U.S. Sen. Lisa Murkowski has raised more than $5 million for her re-election effort.
She’s got big signs and TV ads across the state.
Three men are running against her in next week’s Republican Primary.
We found two undaunted optimists running shoestring campaigns, and a third candidate who rebuffed our interview request on the grounds that he had too much to say.
Thomas Lamb of Anchorage looks whiskery and gruff but he has a gentle manner. He first came to Alaska as an Air Force weather forecaster. Now he works for a company that supplies the wood moldings sold in hardware stores.
Maybe you’ve heard his unconventional ads on commercial radio, like his “General Stenko” series.
“Thomas Lamb wants to build submarine base in Alaska,” he said in one, putting on a thick Russian accent. “Don’t vote for Thomas Lamb. This is like ‘Hunt for Red October’ stuff. Vote for Lisa Murkowski. She wants icebreaker in Alaska.”
Yes, that’s an ad Lamb paid for and produced himself. It refers to one of his big ideas for Alaska’s resources — “Submarine tankers. LNG tankers.”
Lamb says it’s unrealistic for Alaska to want to build an expensive gas pipeline at least with today’s market conditions. He wants to send Cook Inlet gas to Europe, and he said it only makes sense to go under the Arctic ice.
It’s an idea General Dynamics considered in the 1980s, but Lamb said the Russians are beating us to it.
Lamb also aired an ad complaining about the ubiquity of Murkowski’s campaign signs along Alaska roads, but he worried it inspired some ugly behavior.
“I ran it one time and when I saw some graffiti show up on her signs, I pulled it,” he said. “That’s something I don’t want to get involved in.”
Lamb believes in the power of being right. He’s run for office before, and says things he predicted years ago – for instance, that Russia would invade Ukraine – proved to be accurate. He thinks this gives him a shot with the voters.

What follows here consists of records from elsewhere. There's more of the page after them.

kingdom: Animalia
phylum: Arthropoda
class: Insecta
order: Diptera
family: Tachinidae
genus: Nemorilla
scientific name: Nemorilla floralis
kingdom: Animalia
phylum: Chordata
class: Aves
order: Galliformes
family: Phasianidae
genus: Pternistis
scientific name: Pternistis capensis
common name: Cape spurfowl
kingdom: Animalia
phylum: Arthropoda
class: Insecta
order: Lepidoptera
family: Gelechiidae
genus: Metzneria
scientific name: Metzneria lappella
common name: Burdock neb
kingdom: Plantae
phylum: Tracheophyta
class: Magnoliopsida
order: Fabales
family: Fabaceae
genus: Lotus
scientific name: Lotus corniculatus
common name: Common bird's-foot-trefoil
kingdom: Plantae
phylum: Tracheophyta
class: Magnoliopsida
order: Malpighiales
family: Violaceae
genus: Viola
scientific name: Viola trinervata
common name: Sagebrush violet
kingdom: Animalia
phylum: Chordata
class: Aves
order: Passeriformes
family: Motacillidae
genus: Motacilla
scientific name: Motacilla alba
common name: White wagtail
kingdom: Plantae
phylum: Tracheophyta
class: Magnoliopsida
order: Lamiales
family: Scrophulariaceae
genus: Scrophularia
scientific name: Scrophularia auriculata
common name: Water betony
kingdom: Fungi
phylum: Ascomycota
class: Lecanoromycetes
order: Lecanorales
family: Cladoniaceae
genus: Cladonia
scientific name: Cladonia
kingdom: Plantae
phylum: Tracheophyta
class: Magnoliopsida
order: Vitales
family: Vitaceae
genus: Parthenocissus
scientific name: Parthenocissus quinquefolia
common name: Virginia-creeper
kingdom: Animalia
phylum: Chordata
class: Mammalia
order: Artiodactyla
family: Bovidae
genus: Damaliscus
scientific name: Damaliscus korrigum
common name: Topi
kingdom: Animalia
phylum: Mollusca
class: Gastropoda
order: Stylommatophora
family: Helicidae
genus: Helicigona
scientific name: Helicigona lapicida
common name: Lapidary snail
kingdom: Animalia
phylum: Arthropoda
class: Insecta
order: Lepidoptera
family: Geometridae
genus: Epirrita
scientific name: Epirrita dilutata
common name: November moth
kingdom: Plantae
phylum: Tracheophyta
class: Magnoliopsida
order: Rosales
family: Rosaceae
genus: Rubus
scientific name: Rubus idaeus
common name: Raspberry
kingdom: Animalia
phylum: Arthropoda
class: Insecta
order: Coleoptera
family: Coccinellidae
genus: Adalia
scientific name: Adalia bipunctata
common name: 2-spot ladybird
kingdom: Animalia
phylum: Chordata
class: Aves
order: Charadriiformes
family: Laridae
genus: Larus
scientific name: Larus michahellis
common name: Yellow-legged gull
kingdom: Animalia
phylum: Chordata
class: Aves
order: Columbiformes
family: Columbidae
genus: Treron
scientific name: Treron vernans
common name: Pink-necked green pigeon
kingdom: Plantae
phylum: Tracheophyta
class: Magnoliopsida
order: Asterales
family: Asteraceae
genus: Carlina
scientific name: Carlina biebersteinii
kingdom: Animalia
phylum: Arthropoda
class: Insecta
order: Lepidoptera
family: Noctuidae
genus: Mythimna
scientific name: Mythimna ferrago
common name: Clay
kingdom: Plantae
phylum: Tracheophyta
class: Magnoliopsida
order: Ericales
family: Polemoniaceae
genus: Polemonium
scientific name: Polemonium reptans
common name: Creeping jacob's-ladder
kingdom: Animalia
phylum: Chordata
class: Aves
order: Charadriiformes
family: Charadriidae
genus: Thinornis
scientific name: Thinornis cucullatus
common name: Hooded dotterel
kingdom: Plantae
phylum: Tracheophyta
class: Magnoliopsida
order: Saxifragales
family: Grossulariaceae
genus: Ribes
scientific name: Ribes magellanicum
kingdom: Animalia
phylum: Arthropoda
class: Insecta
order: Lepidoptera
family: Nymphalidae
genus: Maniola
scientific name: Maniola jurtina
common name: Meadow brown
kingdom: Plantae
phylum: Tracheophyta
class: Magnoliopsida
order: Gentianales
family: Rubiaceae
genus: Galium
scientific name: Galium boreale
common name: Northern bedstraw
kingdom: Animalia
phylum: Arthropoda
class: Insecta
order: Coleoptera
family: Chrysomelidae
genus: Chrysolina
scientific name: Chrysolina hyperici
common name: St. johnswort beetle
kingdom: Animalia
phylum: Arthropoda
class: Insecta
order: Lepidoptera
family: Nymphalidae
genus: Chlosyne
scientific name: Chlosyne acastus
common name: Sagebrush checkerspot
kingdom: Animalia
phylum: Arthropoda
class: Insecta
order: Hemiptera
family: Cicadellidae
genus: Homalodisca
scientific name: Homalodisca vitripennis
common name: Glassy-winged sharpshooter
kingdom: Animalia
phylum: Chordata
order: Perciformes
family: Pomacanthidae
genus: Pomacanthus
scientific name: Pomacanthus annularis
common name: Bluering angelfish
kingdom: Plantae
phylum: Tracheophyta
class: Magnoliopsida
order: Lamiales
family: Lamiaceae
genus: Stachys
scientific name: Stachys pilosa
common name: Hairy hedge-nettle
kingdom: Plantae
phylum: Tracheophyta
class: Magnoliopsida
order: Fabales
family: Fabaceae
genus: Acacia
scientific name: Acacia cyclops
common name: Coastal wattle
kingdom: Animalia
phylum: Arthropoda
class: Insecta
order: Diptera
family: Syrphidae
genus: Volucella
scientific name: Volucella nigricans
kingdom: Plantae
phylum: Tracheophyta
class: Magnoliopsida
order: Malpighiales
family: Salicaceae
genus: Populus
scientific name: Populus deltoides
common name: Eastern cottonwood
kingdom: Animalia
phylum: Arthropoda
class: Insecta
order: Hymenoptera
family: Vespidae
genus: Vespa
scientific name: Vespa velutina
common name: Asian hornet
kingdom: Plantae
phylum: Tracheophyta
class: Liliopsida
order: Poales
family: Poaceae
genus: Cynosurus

“It’s nice to be on the right side of the issues. You don’t want to be wrong. Like Trump. I’ve never seen – that’s so …,” he said as he covered his face and laughed, the vicarious embarrassment nearly unbearable. “And even Hillary Clinton. I mean they’re both – I don’t agree with neither one.”
Another Republican in the race is Bob Lochner, from Wasilla, who believes in the power of being conservative.
Lochner is a silver-haired clean-cut young grandfather, a veteran who works as an employee trainer on the North Slope. Lochner has the endorsement of Alaska Right to Life and supports Donald Trump.
“I don’t see a very bright future for our children and grandchildren in the direction we’re going, with a $20 trillion debt,” he said. “Our economy is so fragile. We need a lot of shoring up to do. We need a lot of strength.”
Lochner’s top issues are border security, the economy and taking care of veterans. He not accepting outside money to preserve his independence, he said.
“I don’t care how much money somebody wants to send me, if it’s from outside, or if it’s from a special interest or lobby group, I’ll send it back,” he said.
So far, that hasn’t been a problem.
Nobody is sending him money he has to refuse. Lochner, like Lamb, has raised less than $5,000 total, so he hasn’t had to file campaign finance reports, but he is campaigning. He’s traveling the road system, handing out pocket-sized U.S. Constitutions as a business card.
Lochner ran for state House in the 1990s, when he lived in the Mountain View neighborhood of Anchorage.
Back then, Lochner was a mechanic and single dad who acknowledged he relied on public assistance for a few years. It made him better able to represent the poor people of the district, he said.
Political analysts might look at Murkowski’s $5 million war chest and predict victory for the incumbent. Lochner doesn’t see it that way.
“I don’t want to sound too over-confident, but – and it’s hard to tell – but I think the numbers are with me,” he said.
Murkowski has a third Republican challenger: Paul D. Kendall of Anchorage. Kendall is a frequent caller to talk radio shows.
He declined to sit for a recorded interview, saying he would need three hours on live radio to discuss his views.
Two Democratic candidates, Edgar Blatchford and Ray Metcalfe, who are running their own shoestring campaigns
Also are vying for a spot on that ballot.